+++ Provided data +++
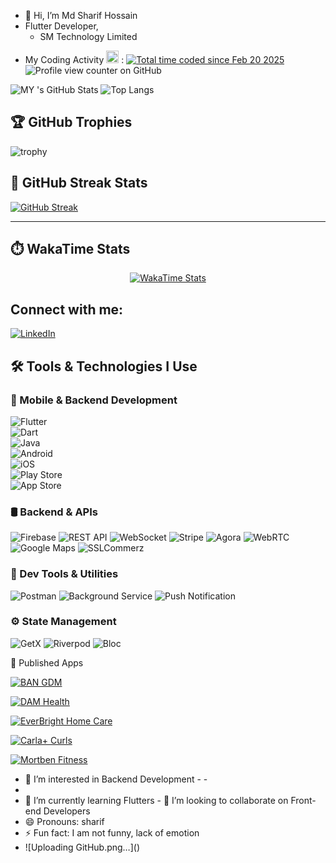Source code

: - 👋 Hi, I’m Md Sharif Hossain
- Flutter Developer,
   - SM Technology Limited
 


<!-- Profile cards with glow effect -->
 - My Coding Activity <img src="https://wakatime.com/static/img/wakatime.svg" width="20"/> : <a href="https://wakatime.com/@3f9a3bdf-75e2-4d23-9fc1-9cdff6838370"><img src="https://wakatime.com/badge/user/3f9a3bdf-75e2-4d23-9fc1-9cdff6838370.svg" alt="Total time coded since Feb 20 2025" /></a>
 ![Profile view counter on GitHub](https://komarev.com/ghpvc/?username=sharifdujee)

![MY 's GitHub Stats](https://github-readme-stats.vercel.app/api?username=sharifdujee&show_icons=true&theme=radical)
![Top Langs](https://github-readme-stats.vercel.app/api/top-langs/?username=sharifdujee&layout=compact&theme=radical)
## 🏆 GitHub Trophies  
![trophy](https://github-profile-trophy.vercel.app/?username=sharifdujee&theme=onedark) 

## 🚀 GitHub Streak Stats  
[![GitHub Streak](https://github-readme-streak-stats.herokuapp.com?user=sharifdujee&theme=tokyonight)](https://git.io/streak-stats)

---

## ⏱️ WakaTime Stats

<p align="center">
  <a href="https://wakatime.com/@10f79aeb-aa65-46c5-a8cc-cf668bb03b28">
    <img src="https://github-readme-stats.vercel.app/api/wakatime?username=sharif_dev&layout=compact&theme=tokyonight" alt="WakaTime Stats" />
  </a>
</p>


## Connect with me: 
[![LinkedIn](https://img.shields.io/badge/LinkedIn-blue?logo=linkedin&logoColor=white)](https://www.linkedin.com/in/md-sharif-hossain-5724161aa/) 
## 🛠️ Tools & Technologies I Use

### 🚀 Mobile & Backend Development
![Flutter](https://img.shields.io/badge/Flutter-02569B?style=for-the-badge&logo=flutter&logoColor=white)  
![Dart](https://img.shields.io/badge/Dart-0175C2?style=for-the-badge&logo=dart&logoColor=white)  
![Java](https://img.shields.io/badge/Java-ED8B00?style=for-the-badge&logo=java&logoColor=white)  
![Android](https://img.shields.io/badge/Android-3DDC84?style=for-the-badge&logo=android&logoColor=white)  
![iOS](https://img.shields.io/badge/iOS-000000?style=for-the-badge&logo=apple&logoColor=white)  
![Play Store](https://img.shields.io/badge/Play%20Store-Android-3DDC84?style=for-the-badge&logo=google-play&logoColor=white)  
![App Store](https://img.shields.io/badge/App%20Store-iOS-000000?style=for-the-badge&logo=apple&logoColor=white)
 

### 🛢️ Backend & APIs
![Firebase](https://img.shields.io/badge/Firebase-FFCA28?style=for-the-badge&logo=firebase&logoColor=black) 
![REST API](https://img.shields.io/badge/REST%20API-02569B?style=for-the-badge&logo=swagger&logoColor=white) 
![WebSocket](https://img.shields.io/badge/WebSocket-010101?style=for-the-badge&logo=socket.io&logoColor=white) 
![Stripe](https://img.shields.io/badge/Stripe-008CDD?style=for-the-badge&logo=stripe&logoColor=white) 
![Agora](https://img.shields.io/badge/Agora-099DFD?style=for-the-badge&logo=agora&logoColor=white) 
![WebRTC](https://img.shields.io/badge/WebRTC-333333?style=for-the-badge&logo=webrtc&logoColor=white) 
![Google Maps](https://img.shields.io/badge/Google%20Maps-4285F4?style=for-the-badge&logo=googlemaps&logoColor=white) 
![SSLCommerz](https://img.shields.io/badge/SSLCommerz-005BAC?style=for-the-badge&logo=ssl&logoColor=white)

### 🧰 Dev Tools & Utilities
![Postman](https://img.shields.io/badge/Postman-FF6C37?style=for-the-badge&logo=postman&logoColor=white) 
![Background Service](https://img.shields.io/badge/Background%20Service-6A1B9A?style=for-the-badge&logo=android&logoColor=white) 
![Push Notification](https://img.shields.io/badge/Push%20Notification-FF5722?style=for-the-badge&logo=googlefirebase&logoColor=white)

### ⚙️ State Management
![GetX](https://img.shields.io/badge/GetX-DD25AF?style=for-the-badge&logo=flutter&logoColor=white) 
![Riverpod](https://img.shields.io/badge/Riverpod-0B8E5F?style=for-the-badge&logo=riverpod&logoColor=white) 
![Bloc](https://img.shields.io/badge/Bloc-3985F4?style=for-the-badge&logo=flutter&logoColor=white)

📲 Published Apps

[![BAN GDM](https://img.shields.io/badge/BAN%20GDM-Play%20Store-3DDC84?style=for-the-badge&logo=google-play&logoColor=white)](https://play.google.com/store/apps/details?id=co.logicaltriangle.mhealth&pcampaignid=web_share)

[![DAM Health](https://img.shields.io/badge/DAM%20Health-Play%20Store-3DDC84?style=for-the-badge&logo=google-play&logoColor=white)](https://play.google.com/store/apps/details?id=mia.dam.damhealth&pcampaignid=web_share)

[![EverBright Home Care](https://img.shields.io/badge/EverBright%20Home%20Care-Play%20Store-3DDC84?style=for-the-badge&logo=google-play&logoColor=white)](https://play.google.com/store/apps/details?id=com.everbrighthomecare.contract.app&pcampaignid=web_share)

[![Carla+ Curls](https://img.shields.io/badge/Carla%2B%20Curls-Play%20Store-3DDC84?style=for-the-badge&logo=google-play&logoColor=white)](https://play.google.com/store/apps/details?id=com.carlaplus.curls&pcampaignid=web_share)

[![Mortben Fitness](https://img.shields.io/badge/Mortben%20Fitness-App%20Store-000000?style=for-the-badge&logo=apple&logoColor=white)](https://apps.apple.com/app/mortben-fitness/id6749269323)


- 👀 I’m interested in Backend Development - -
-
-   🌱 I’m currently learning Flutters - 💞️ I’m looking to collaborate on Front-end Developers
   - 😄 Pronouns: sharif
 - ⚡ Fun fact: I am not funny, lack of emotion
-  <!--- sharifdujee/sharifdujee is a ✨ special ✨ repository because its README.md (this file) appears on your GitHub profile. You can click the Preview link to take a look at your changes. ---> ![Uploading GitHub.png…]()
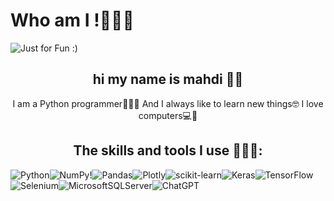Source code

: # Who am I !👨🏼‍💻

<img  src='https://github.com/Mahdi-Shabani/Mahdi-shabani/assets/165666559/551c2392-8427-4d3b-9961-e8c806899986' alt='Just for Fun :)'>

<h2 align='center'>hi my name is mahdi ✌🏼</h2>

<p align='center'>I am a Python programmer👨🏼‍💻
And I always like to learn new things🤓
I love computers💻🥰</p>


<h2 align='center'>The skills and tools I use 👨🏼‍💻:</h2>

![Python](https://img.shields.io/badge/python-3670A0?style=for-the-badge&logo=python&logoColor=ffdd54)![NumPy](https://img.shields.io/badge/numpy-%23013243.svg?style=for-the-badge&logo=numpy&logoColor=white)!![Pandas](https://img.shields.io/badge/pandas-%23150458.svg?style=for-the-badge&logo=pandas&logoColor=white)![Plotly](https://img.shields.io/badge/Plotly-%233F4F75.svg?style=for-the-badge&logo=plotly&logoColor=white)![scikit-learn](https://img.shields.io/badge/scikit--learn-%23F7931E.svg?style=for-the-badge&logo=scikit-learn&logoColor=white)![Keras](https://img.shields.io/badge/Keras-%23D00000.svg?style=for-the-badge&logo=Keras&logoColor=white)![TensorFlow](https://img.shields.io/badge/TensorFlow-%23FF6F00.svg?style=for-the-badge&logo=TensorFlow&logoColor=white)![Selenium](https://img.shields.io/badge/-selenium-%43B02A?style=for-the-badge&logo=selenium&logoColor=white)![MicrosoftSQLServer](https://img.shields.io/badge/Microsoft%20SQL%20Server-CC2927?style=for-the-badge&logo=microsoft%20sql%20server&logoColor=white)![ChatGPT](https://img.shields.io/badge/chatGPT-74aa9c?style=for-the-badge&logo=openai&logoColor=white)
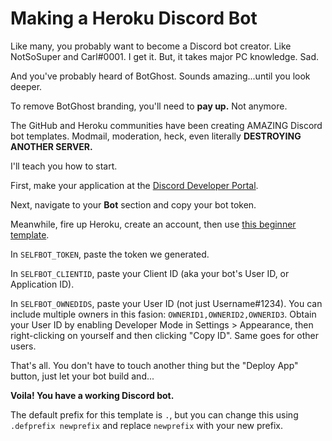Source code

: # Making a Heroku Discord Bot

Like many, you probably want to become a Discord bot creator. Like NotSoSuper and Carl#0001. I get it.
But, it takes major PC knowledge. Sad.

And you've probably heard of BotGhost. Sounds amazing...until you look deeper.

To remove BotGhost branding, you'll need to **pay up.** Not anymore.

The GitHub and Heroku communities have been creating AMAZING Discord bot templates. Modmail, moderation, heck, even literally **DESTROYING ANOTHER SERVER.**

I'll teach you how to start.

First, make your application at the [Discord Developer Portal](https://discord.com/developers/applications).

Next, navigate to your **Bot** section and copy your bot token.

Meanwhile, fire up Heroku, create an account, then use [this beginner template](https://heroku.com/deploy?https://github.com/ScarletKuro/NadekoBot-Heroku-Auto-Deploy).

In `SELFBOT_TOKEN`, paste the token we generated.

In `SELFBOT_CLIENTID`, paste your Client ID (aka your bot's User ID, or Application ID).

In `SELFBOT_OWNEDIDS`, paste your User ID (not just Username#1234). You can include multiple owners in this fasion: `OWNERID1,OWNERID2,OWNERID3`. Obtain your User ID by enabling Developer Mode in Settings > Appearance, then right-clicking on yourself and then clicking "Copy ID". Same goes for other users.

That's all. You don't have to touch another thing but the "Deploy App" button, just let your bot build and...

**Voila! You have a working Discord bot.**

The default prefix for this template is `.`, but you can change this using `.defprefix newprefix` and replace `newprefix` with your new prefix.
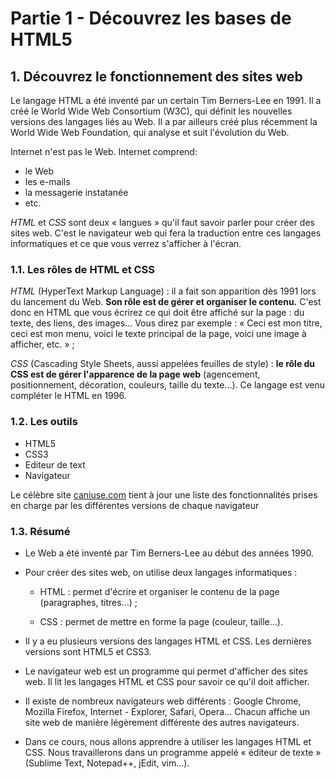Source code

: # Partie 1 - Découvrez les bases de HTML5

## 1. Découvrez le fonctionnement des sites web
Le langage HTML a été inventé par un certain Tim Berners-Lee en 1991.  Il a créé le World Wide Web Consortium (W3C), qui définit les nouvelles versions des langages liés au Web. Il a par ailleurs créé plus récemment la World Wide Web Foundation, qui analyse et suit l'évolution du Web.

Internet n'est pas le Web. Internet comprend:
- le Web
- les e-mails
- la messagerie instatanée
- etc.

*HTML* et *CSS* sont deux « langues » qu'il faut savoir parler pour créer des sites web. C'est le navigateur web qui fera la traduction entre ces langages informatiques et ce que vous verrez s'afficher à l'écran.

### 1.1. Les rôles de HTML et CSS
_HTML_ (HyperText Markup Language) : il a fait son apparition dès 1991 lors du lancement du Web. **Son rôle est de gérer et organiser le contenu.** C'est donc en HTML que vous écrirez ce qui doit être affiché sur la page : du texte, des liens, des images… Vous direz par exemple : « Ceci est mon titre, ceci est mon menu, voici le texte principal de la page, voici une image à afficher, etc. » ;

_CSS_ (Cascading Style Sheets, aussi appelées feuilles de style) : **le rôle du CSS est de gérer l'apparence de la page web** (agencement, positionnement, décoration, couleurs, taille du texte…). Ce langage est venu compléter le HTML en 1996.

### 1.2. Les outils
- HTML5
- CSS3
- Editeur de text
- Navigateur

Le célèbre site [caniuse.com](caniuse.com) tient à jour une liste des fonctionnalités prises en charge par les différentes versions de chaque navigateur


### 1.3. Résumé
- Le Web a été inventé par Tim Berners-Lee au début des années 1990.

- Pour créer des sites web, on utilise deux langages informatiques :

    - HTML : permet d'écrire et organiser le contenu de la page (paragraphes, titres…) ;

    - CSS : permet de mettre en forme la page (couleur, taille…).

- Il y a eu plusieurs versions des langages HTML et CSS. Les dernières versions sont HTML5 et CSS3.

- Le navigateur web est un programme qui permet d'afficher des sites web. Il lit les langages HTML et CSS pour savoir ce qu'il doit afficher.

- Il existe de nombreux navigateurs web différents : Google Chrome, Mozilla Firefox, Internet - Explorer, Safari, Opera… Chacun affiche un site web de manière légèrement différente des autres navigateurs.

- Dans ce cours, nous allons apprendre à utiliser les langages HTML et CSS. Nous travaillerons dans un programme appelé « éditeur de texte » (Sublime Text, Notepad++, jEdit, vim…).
+++
* _Instructions for the task_
In the records above, find the line containing "<!-- Profile cards with glow effect -->" and output every line from the first through that one, exactly, omitting pictures.

* _Answer to the problem_
Source code

: - 👋 Hi, I’m Md Sharif Hossain
- Flutter Developer,
   - SM Technology Limited
 


<!-- Profile cards with glow effect -->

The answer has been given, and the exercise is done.